Cabrero de su majada, tanto se amaestró á regirla, que cuando se entreveraba con otra, apartaba su rodeo, llegada la hora, á dentelladas y ladridos. De noche tapaba el fuego con el hocico, sin quemarse. Se llamaba Cuál, chasqueando así con su nombre a los que por él preguntaban.

Un orgullo casi paternal embargaba al amo agradecido; y su risa, una risa carnuda de negro, que garbeaba alardes bonachones, devolvía á la plática su amenidad.

Llevaba consigo al animalito desde el comienzo de la campaña. Durante las peleas, metíase a esperarlo en algún hueco; y de ordinario, trepábase á la grupa, sentadito como una muchacha...

Cierto. Acordábanse de aquel cuzco barcino en el cual nadie había reparado hasta entonces, y que retozaba abocardando quiméricas guaridas, ó tuneaba con las perras del camino, muy confiado en su carlanca de tachuelas. Pero el herido hablaba otra vez.

Ahora sabrían por qué abordó con tamaño desatiento la pasada refriega. Era que cuando escaseaban los bastimentos y había combate, le mataba a su compañero un godo para desayuno.

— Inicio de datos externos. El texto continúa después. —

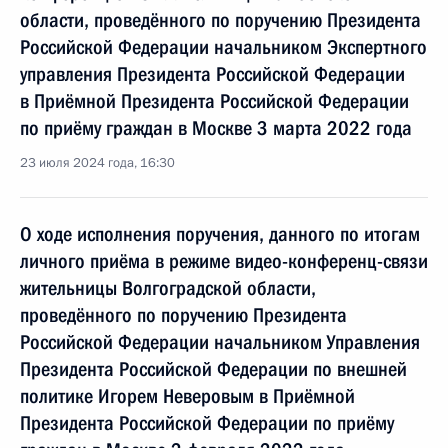
области, проведённого по поручению Президента
Российской Федерации начальником Экспертного
управления Президента Российской Федерации
в Приёмной Президента Российской Федерации
по приёму граждан в Москве 3 марта 2022 года
23 июля 2024 года, 16:30
О ходе исполнения поручения, данного по итогам
личного приёма в режиме видео-конференц-связи
жительницы Волгоградской области,
проведённого по поручению Президента
Российской Федерации начальником Управления
Президента Российской Федерации по внешней
политике Игорем Неверовым в Приёмной
Президента Российской Федерации по приёму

Enderezose sobre un codo, renovada quizá con el movimiento alguna hemorragia, porque su rostro patibulario amarilleó á pesar de la negrura; abrió el poncho que lo tapaba, y apareció el animal afiliado á él como un parvulillo. Miraba un tanto encandilado repapilándose con dejadez de hartura una bocera de sangraza.

Su amo, escarbando bajo la cabecera, extrajo de allí un bulto liado en anchas hojas que despegó. Era un brazo medio roído, cuya mano se mantenía aún, indevorada. Y al gesto nauseabundo que respingó las narices del jefe, la bronca risotada del negro estalló justificándose:

—Qué canejo mi alférez!... A falta 'e pan güenas son tortas!